Я полагаю, он имеет в виду двух моих прелестниц, так что я ухмыляюсь, пожимаю плечами, а затем мне на выручку приходит официантка, принимающая заказ. Три рюмки коньяка.
«Потому что, чёрт возьми, мэн, пока я решал твою проблему, ты создал проблему мне.»
«Как так?»
«Слушай сюда, ты ведь знаешь мою новую чёрную кралю?»
Я её не знаю, но он словно начитывает рэп на своём собственном лисьем жаргоне. «Ну, она была здесь прошлой ночью - свеженькая, прямо из Страны Дынь, сечёшь? Бросила всего один взгляд на тебя, мудозвона, и с этого момента всё, что было в её негритянской башке, словно метлой вымели. Потекла сразу, едва тебя узрев. Ты сидел вон там, твои изящные шелкушки-потаскушки грели тебя с боков, ну милота сплошная, а ты ещё нацепил высококлассные окуляры и знай себе, хернёй страдал, с головой ушёл в свои грёбаные каляки-маляки. Бля, моя тёлка сказала, ты словно светился в полумраке. Мэн, каждый раз, когда ты трогаешь губу кончиком языка, она мало что не кончает, но протекает так, что по ляжкам течёт. Соображаешь, мэн, о ком я?»
«Нет» - мямлю я, слишком остолбеневший, чтобы быть крутым, слишком впавший в ступор, чтобы испытывать что-то, помимо растерянности и…
«Бля, мэн. Та, большая, некрашеная, самую малость блондинистая. Ты должен её помнить. И не говори, что нет, потому что она гоголем прошла мимо твоей рожи, виляя попой так, что я уж думал, обе стенки прошибёт. Смотри сюда, у неё вывеска - словно с рекламы, а уж станок, братан, всем станкам станок – на девяносто процентов буфера да булки. Ты, видать, не теми колёсами закинулся, раз её не заприметил. А уж она-то как заприметила – пришлось держать, а то уж под стол к вам лезла, чтоб у тебя отсосать.»

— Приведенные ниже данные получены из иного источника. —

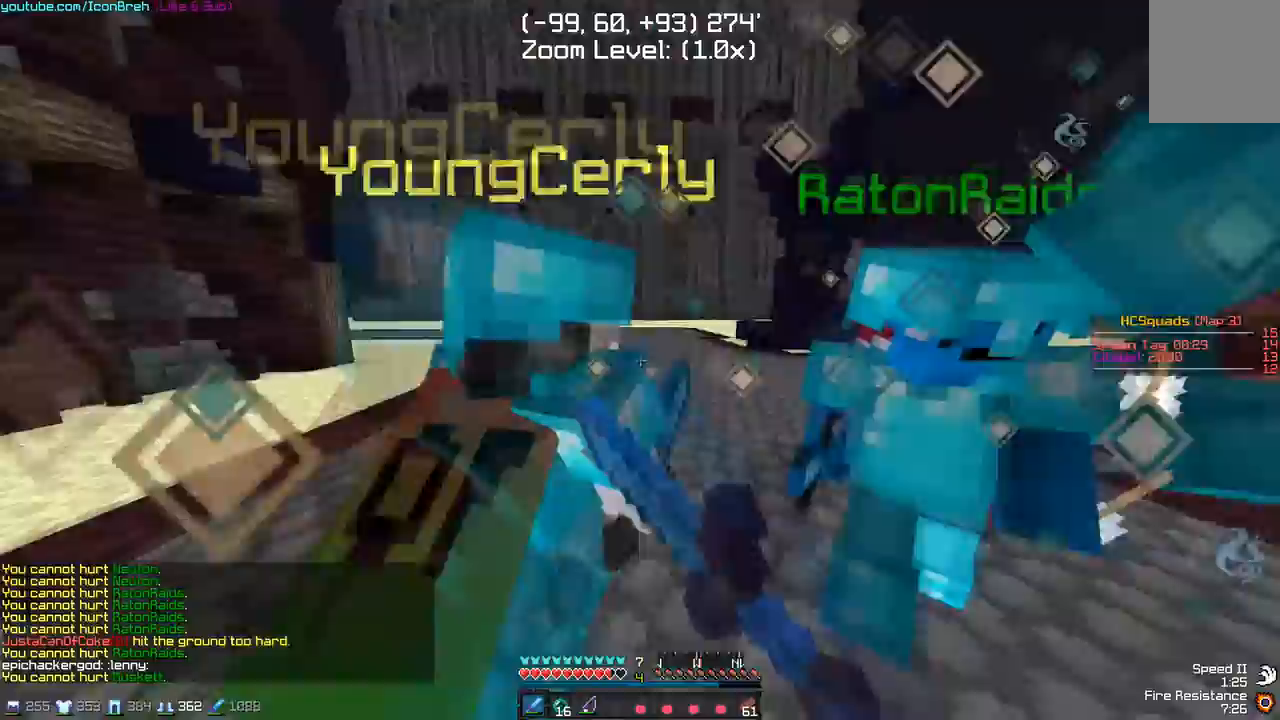
{"keys": ["a", "w"], "mouse": [], "events": [[17, "mouse_left", "down"], [67, "mouse_left", "up"], [67, "w", "down"], [167, "mouse_left", "down"], [217, "mouse_left", "up"], [267, "mouse_left", "down"], [317, "mouse_left", "up"], [417, "mouse_left", "down"], [467, "mouse_left", "up"]]}
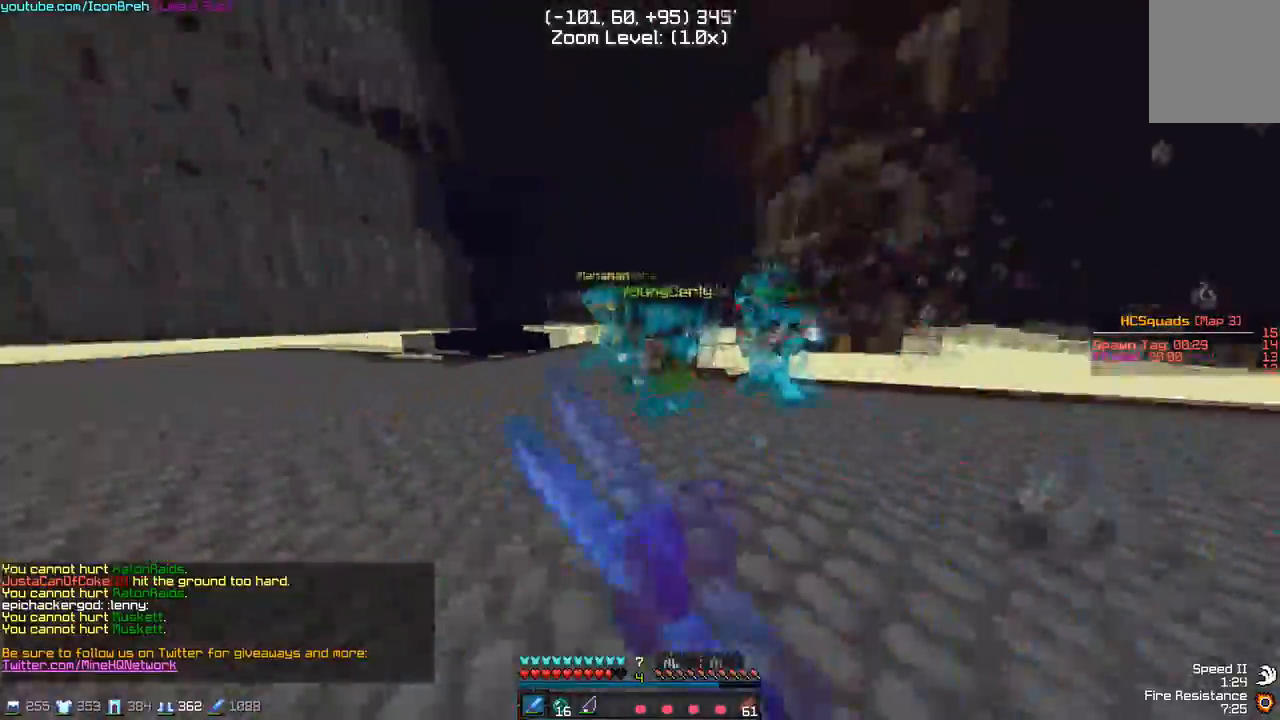
{"keys": ["a", "w"], "mouse": ["left"], "events": [[467, "mouse_left", "down"]]}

Я ухмыляюсь шире, чем всегда – уже чувствуя, что угодил в ловушку, что я попал.
«И вот с тех пор, и именно по этой причине, она совершенно вне игры, и это моя проблема. Мои леди говорят мне, что она ни хера не делает – просто лежит в кроватке, и, знай себе, пальцы в себя пихает, с твоим именем на устах – чё-о-о-р-т, мэн, я даже не вполне уверен, жива ли она. Пиляд. Ну не ссуко ли? Брат, придётся тебе помахать своей волшебной палочкой, а то она сама себя до смерти затрахает.»

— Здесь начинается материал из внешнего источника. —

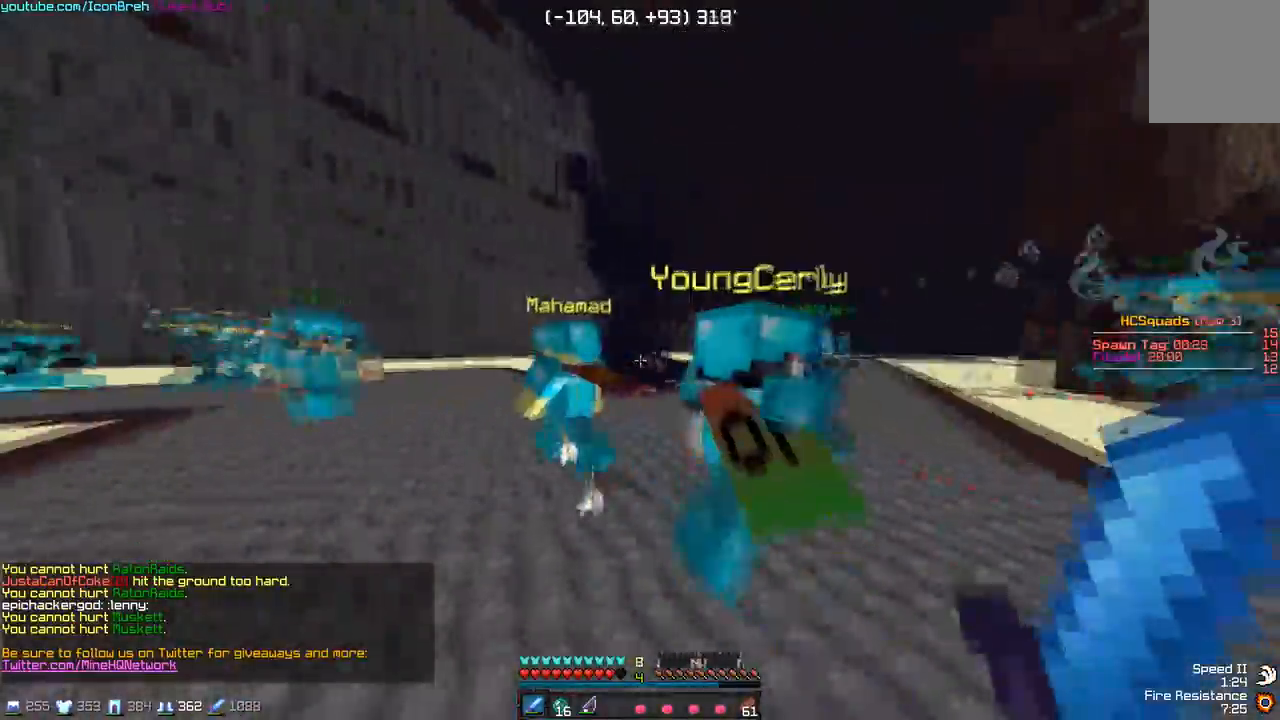
{"keys": ["a", "w"], "mouse": ["left"], "events": [[17, "mouse_left", "up"], [67, "mouse_left", "down"], [117, "mouse_left", "up"], [167, "mouse_left", "down"], [217, "mouse_left", "up"], [267, "mouse_left", "down"], [317, "mouse_left", "up"], [417, "mouse_left", "down"]]}
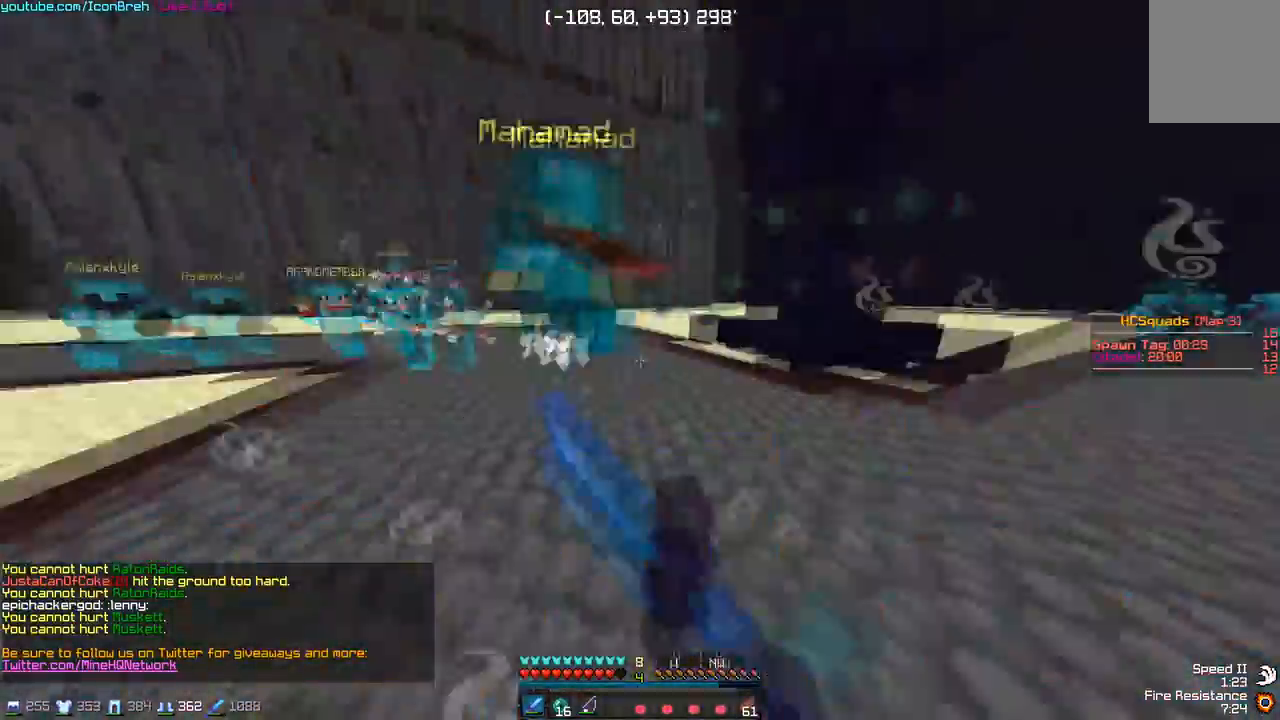
{"keys": ["w"], "mouse": [], "events": [[50, "mouse_left", "up"], [100, "mouse_left", "down"], [150, "mouse_left", "up"], [200, "mouse_left", "down"], [250, "a", "up"], [250, "mouse_left", "up"], [300, "mouse_left", "down"], [350, "mouse_left", "up"], [400, "mouse_left", "down"], [450, "mouse_left", "up"]]}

Он делает паузу, чтобы глотнуть бренди, долго вздыхает, обменивается взглядом с Охотницей-За-Телами, и, вдвинув локоть в сосок Гретч ещё на дюйм, говорит: «Вот такие у меня проблемы, знаешь ли. Моя новая звезда, бэби, по тебе сохнет-чахнет. Уж не знаю, как ты заставил свой писюн так громко петь, но это сидит у неё в башке. Мэн, я не прошу тебя – я тебе приказываю. Я хочу, чтобы ты отымел эту сучку в задницу так, чтобы она обкончалась. Твой рай-на-колёсах уже при мне, мудозвон, так что услуга за услугу. Засади этой нигре так, чтобы она вышла на работу, иначе» – он ухмыляется, давая мне понять, что шутит – «отберу тачку назад.» Закуривает сигарету, набитую вручную, и добавляет: «Голубой «Линкольн-Континентал», самый стильный во всём Нью-Йорк Сити, мама.»
Выслушав эту длинную и похабную речь, я просто сижу – без движения, без отклика. Что есть силы пытаюсь сделать так, чтобы руки не дрожали, лицо не сводило тиком, а бельё осталось чистым. Напуган? Нет, просто остекленел.

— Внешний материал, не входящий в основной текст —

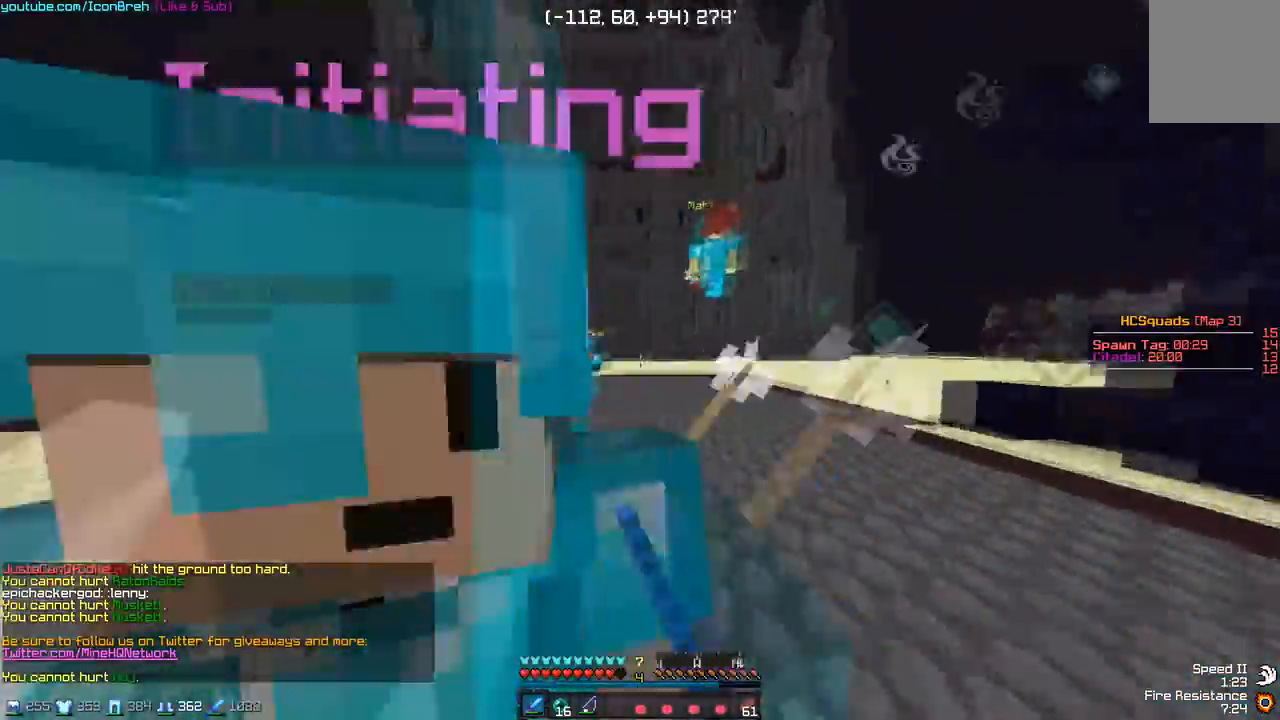
{"keys": ["a", "w"], "mouse": ["left"], "events": [[50, "a", "down"], [50, "mouse_left", "down"], [117, "mouse_left", "up"], [150, "mouse_left", "down"], [200, "a", "up"], [200, "mouse_left", "up"], [250, "mouse_left", "down"], [300, "mouse_left", "up"], [350, "a", "down"], [350, "mouse_left", "down"], [400, "mouse_left", "up"], [467, "mouse_left", "down"]]}
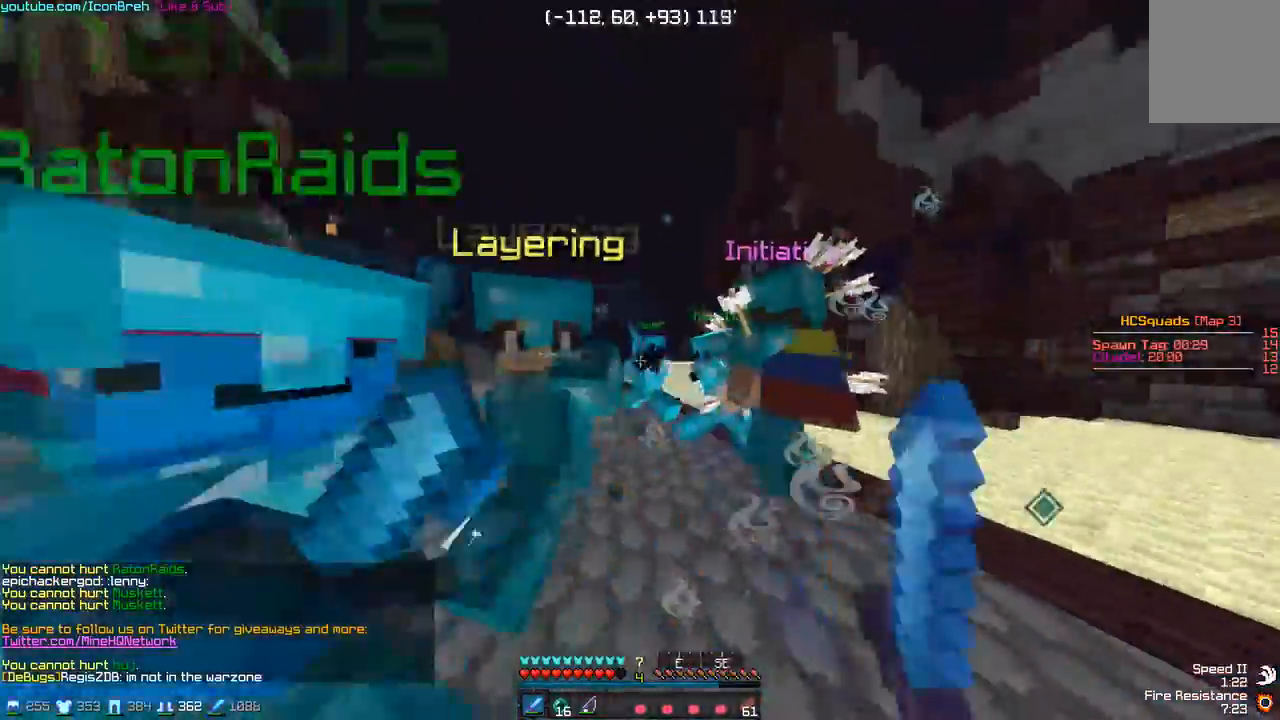
{"keys": ["w"], "mouse": ["left"], "events": [[17, "mouse_left", "up"], [50, "mouse_left", "down"], [117, "a", "up"], [117, "d", "down"], [117, "mouse_left", "up"], [167, "mouse_left", "down"], [217, "mouse_left", "up"], [267, "mouse_left", "down"], [317, "d", "up"], [317, "mouse_left", "up"], [367, "mouse_left", "down"], [417, "mouse_left", "up"], [467, "mouse_left", "down"]]}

Я повидал достаточно углов в этом весёлом доме, чтобы понимать сигналы. Один из них понятен и слепому: он что-то решил относительно меня и моей тусы за двадцать четыре часа, прошедших с арт-экспозиции – у меня просто нет малейшей идеи, что именно. Репутация Губерта известна мне куда больше, чем он сам. Мы жмём друг другу руки при встрече словно чоткие друганы, мы давние знакомцы, но я по-прежнему Дилетант, Возможно-Когда-Нибудь и Может-Быть, а он один из тех Больших Дядей, что сидят в будках у двери. И меня покамест не озарило, что на самом деле у него на уме. Всё, что мне приходится иметь в виду – это новый блеск в его глазах и игривый локоть, направленный на Гретч, словно указатель.
И это тепло у меня за спиной, его Главная Опора и её репутация опытной охотницы. Его Первый Номер ориентирован на соблазнение, насильственное похищение и вовлечение в оборот.
Кроме того, меня рвёт на части, поскольку я под веществами и меня в данный момент прёт. Перед тем, как ехать в Центр, я раскумарил смачный рождественский комбо-сет из травы и гашиша, будучи в эйфории от того, как всё шло, и сейчас мой разум в таком раздрае, что, если совсем-совсем по чесноку, я вообще не способен думать.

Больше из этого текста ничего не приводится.